Desvendado mecanismo que protege “sem-teto” da toxoplasmose

O sistema de resposta ao estresse do Taxoplasma ajuda o parasita a sobreviver na viagem em busca de novas células para infectar.

taniager

20 Setembro 2010 | 21h11

A imagem mostra dois parasitas Toxoplasmas fora de suas células hospedeiras. As trilhas são proteínas deixadas para trás quando o parasita desliza no substrato usado durante a produção da imagem. Crédito: cortesia da Universidade de Medicina/ Bradley Joyce.

A imagem mostra dois parasitas Toxoplasmas fora de suas células hospedeiras. As trilhas são proteínas deixadas para trás quando o parasita desliza no substrato usado durante a produção da imagem. Crédito: cortesia da Universidade de Medicina/ Bradley Joyce.

Cientistas da Faculdade de Medicina da Universidade de Indiana, EUA, descobriram como funciona o sistema de resposta ao estresse do parasita responsável pela toxoplasmose. O sistema ajuda o parasita a sobreviver na viagem em busca de novas células para infectar. Em artigo publicado na revista Proceedings of the National Academy of Sciences, os pesquisadores argumentam que a descoberta pode contribuir para inovar tratamentos contra a doença. 

Parasitas como o Toxoplasma gondii  invadem células hospedeiras, replicam e, em seguida, precisam sair para encontrar novas células hospedeiras para invadir. Quando viajam fora das células hospedeiras, estes parasitas ficam expostos ao estresse causado pelo ambiente diferente. O estresse limita o quanto eles podem permanecer viáveis durante a procura por novas células hospedeiras. 

Os pesquisadores descobriram que este parasita aciona um mecanismo de resposta de estresse que altera a produção de proteínas através de fosforilação de um fator chamado eIF2. Assim, sua sobrevivência fica garantida nos períodos em que ele está fora de uma célula hospedeira. A fosforilação é um processo celular no qual um fosfato é adicionado a uma proteína para alterar sua atividade.  

“O Toxoplasma não gosta de ser um sem-teto,” disse William j. Sullivan Jr., membro da equipe de estudo e professor de farmacologia e toxicologia. “Ficar destituído de nutrientes e abrigo fornecidos pela célula hospedeira exerce uma grave tensão sobre o parasita. Nossa pesquisa descobriu um caminho crítico que o parasita usa para sobreviver à viagem de uma célula hospedeira à outra”. 

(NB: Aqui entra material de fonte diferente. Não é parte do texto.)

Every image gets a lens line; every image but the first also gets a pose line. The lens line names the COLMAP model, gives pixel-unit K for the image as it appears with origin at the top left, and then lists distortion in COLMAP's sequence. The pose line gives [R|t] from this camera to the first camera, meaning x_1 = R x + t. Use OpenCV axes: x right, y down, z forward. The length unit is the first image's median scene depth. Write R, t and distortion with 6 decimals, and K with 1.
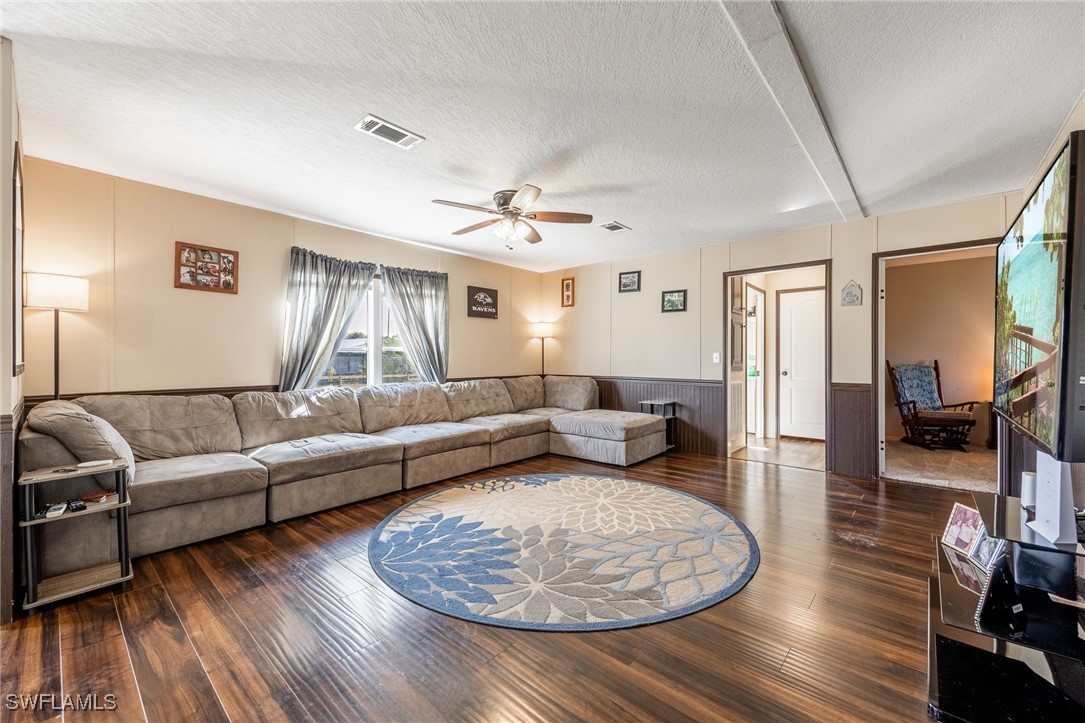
lens RADIAL K [[441.9, 0, 538.9], [0, 441.9, 358.6], [0, 0, 1]] dist [-0.000923, -0.000974]
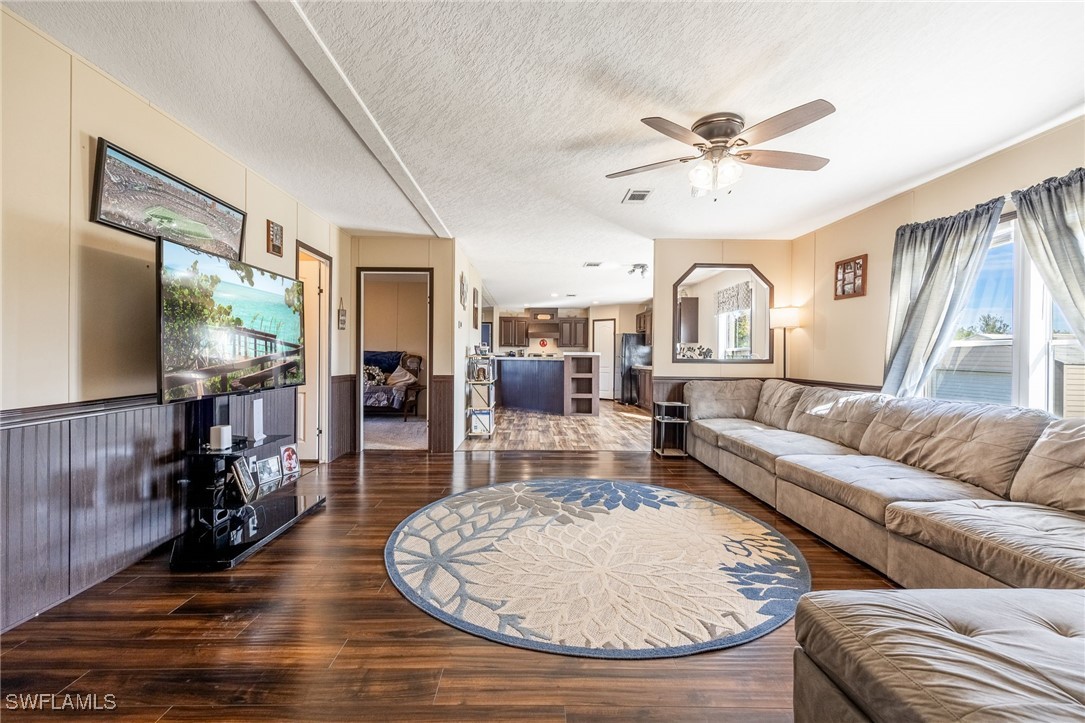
lens RADIAL K [[470.3, 0, 538.4], [0, 470.3, 359.0], [0, 0, 1]] dist [0.002522, -0.003832]
pose [[-0.743626, -0.000772, -0.668596, 0.816300], [-0.009028, 0.999920, 0.008887, 0.000137], [0.668535, 0.012644, -0.743573, 1.727214]]
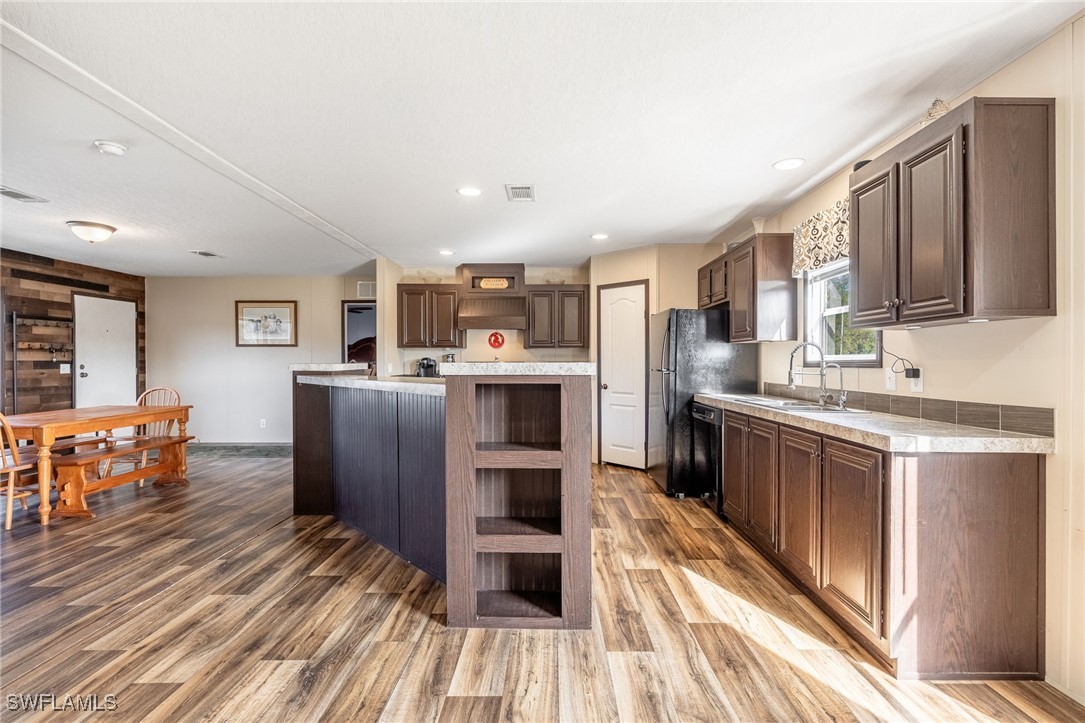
lens RADIAL K [[500.9, 0, 550.8], [0, 500.9, 364.2], [0, 0, 1]] dist [-0.003216, 0.000628]
pose [[-0.758323, 0.007196, -0.651840, -0.934698], [0.000076, 0.999940, 0.010950, -0.025479], [0.651879, 0.008254, -0.758278, 0.299275]]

Estudos anteriores já haviam mostrado que o mesmo sistema de resposta é utilizado pelo Toxoplasma quando sua célula hospedeira está estressada. O parasita então se transforma em cisto cercado por uma barreira protetora que pode resistir às drogas e ao sistema imunológico do corpo humano afetado. Mais tarde, no entanto, o parasita pode sair de seu estado dormente para atacar quando o sistema imunológico do paciente está enfraquecido. 

“Nossas descobertas mais recentes indicam que, se pudermos projetar novas drogas que bombardeiem este padrão de resposta ao estresse, estas drogas podem ser eficazes contra a infecção aguda e crônica por Toxoplasma”, acrescentou Sullivan. 

Somente nos Estados Unidos, cerca de 60 milhões de pessoas estão infectadas com o parasita da toxoplasmose, mas a maioria das infecções produz sintomas gripais ou nenhum sintoma. No entanto, em pessoas com deficiência no sistema imunitário – como aquelas que se sujeitam à quimioterapia, transplante de coração ou pessoas com AIDS – a doença pode causar complicações fatais, incluindo problemas cardiopulmonares, visão borrada e ataques. Além disso, se uma mulher for infectada pela primeira vez pouco antes ou durante a gravidez, há risco de aborto espontâneo ou defeitos congênitos no bebê.